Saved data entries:

================

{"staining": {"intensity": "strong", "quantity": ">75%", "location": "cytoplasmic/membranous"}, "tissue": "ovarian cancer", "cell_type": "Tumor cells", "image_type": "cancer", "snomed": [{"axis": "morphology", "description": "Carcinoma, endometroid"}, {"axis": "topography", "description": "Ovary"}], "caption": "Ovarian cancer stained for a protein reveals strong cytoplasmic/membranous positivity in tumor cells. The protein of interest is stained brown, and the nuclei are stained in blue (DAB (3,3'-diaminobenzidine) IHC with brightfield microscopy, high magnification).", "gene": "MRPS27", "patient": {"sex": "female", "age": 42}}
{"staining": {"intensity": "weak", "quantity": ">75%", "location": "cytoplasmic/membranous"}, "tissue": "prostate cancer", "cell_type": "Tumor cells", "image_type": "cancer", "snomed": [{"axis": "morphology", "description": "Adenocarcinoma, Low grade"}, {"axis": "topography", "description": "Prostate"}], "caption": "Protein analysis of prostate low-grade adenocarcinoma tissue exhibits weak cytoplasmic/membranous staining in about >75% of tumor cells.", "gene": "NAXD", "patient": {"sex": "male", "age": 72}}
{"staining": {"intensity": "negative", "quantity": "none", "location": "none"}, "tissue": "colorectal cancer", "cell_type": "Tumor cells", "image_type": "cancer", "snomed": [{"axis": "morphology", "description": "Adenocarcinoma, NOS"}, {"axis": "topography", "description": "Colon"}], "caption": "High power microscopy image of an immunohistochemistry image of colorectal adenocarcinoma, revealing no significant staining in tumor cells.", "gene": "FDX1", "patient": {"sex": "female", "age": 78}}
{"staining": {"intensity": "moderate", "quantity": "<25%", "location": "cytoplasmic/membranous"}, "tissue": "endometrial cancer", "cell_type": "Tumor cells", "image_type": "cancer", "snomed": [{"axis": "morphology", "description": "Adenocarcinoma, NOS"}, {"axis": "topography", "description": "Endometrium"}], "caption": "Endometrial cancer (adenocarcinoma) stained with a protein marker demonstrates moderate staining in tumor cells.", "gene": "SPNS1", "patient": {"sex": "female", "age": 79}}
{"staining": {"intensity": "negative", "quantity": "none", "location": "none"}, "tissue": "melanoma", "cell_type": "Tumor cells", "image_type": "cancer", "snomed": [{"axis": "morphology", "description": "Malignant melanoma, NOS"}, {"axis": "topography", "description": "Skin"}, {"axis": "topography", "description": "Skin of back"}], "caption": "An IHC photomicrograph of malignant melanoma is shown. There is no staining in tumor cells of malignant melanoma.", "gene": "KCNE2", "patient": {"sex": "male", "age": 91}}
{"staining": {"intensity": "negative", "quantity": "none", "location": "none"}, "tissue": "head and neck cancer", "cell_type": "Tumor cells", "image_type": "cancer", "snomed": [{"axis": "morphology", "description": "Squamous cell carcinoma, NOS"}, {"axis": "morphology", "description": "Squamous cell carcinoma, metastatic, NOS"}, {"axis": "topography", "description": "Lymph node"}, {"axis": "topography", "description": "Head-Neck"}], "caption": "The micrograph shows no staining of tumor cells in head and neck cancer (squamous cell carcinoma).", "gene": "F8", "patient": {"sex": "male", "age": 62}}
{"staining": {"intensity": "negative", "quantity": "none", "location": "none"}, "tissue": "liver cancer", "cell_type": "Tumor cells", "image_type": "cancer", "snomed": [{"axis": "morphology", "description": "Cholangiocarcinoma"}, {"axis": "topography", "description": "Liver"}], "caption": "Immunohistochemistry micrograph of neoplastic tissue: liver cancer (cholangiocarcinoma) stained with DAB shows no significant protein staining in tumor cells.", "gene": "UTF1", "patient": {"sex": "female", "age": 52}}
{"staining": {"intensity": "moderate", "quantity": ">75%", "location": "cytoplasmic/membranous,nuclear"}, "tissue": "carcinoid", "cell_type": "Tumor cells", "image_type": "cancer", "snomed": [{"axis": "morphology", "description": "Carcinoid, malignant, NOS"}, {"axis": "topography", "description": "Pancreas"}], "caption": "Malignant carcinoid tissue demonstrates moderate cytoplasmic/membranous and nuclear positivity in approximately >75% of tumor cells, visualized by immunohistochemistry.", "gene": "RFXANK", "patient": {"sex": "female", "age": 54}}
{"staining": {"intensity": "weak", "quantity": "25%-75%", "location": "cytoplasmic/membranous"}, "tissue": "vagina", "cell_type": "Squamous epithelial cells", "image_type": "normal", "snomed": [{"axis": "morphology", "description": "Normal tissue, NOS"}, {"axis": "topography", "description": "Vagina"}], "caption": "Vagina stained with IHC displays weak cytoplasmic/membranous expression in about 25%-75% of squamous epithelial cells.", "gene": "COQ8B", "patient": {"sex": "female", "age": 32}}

================

TASK: The total of lines in the data that contain "malignant" is all you should give.

WRITTEN ANSWER: 2